Des effets secondaires mineurs, de type syndrome grippal liés à une petite libération de cytokines, ont été observés dans les premiers jours de traitement ; ils se sont résolus spontanément et n’ont pas empêché le recrutement des patients.

Une réactivation transitoire et isolée du virus d’Epstein Barr (EBV) a également été observée après 3 à 4 semaines de traitement, à savoir une augmentation du nombre de copies du virus mesurée dans les cellules mononucléées circulantes. Cette réactivation s’est complètement éteinte (le nombre de copies du virus est devenu indétectable comme avant traitement), chez tous les patients, en l’espace de 7 à 20 jours, en concomitance avec l’apparition d’une réponse immunitaire spécifique anti-EBV humorale et cellulaire, tout à fait comparable en cinétique et intensité à celle observée chez des individus normaux lors d’une mononucléose infectieuse. Cette réponse immunitaire efficace anti-EBV contrôlant complètement la réactivation est un élément essentiel concernant la bonne tolérance de l’anticorps. Par ailleurs, elle suggère que, tout comme chez la souris NOD, l’effet thérapeutique du ChAglyCD3, observé à long terme chez les patients sur la maladie auto-immune, n’empêche pas le développement d’une réaction immunitaire tout à fait normale vis-à-vis d’autres antigènes.

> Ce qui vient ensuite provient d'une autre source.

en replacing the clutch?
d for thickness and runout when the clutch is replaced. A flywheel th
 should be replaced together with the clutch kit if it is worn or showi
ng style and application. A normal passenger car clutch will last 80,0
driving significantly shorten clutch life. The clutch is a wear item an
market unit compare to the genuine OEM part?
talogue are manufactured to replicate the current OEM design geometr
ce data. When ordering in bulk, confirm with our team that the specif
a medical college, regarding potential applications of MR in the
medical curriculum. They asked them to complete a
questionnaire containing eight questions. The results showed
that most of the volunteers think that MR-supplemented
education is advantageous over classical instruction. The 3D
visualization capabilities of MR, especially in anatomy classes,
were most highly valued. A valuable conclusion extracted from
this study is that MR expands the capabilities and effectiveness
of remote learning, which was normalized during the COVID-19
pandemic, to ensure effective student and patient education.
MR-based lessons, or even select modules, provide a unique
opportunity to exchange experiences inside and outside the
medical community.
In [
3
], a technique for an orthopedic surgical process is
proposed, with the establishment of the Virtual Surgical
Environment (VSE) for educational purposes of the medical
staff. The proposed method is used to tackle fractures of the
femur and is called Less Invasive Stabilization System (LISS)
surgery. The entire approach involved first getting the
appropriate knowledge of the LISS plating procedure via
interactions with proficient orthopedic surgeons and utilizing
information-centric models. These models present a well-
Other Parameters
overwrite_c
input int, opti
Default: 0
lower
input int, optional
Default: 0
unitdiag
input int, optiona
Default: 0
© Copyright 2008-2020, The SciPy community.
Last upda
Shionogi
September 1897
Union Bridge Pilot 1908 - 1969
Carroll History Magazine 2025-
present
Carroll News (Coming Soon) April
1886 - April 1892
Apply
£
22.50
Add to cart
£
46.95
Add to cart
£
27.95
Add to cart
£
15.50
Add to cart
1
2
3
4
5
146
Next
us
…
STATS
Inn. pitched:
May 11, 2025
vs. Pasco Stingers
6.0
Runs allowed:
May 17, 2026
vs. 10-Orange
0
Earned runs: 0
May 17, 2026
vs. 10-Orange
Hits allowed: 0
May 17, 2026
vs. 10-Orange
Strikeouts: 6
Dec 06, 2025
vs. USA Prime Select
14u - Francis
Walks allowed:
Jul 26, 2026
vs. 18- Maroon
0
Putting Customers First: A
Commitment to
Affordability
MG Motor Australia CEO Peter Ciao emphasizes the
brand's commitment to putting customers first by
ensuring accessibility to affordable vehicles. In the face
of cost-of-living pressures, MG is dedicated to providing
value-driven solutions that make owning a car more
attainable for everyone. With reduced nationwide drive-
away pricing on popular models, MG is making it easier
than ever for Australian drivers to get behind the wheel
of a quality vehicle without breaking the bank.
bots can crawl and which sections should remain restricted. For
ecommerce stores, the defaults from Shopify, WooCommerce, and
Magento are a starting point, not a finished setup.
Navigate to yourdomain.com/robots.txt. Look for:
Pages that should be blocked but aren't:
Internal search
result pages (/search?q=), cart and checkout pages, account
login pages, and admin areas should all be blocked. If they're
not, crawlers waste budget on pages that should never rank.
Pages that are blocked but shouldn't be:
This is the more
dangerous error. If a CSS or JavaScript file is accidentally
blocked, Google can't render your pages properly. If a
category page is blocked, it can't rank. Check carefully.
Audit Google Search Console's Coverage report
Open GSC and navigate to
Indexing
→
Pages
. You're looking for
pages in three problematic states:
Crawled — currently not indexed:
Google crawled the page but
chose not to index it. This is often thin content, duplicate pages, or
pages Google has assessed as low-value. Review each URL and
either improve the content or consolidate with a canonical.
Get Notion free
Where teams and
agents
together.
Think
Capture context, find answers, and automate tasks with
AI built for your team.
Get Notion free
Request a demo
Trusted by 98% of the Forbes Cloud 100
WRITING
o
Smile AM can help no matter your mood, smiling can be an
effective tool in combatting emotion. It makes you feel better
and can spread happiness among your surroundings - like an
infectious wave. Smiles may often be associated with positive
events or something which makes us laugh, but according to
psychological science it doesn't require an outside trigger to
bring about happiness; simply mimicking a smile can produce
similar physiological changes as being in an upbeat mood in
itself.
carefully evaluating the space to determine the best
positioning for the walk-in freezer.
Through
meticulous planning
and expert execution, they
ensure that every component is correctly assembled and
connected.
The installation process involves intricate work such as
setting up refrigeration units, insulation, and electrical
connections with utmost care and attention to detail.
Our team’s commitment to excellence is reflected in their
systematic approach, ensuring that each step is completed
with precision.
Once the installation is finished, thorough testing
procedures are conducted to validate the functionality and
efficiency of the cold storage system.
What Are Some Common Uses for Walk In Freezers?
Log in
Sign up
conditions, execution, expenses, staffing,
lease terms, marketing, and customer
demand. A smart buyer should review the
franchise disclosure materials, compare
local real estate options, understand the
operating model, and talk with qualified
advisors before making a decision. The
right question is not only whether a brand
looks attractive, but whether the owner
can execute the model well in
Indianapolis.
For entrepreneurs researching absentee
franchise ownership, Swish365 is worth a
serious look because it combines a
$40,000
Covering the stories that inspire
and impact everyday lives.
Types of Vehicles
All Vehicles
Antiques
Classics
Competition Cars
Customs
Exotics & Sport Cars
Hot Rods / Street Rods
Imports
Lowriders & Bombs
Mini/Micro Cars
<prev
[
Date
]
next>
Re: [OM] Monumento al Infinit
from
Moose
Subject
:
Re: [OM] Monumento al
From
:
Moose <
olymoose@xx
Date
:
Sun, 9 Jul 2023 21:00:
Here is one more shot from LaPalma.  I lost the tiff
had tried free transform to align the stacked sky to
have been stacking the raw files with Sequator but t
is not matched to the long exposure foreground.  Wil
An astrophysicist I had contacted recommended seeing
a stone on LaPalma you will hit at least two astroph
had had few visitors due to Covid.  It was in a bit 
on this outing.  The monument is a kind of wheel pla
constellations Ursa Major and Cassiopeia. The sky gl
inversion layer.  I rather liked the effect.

Il est donc possible, grâce à un traitement de très courte durée, d’obtenir en clinique un effet thérapeutique proche de la tolérance opérationnelle que nous avons décrit plus haut. À l’évidence, l’effet observé dans le diabète de type 1 permet d’espérer, dans un avenir peut-être proche, l’extension de l’utilisation des anticorps anti-CD3 à d’autres pathologies auto-immunes impliquant des lymphocytes T, ainsi qu’à la transplantation.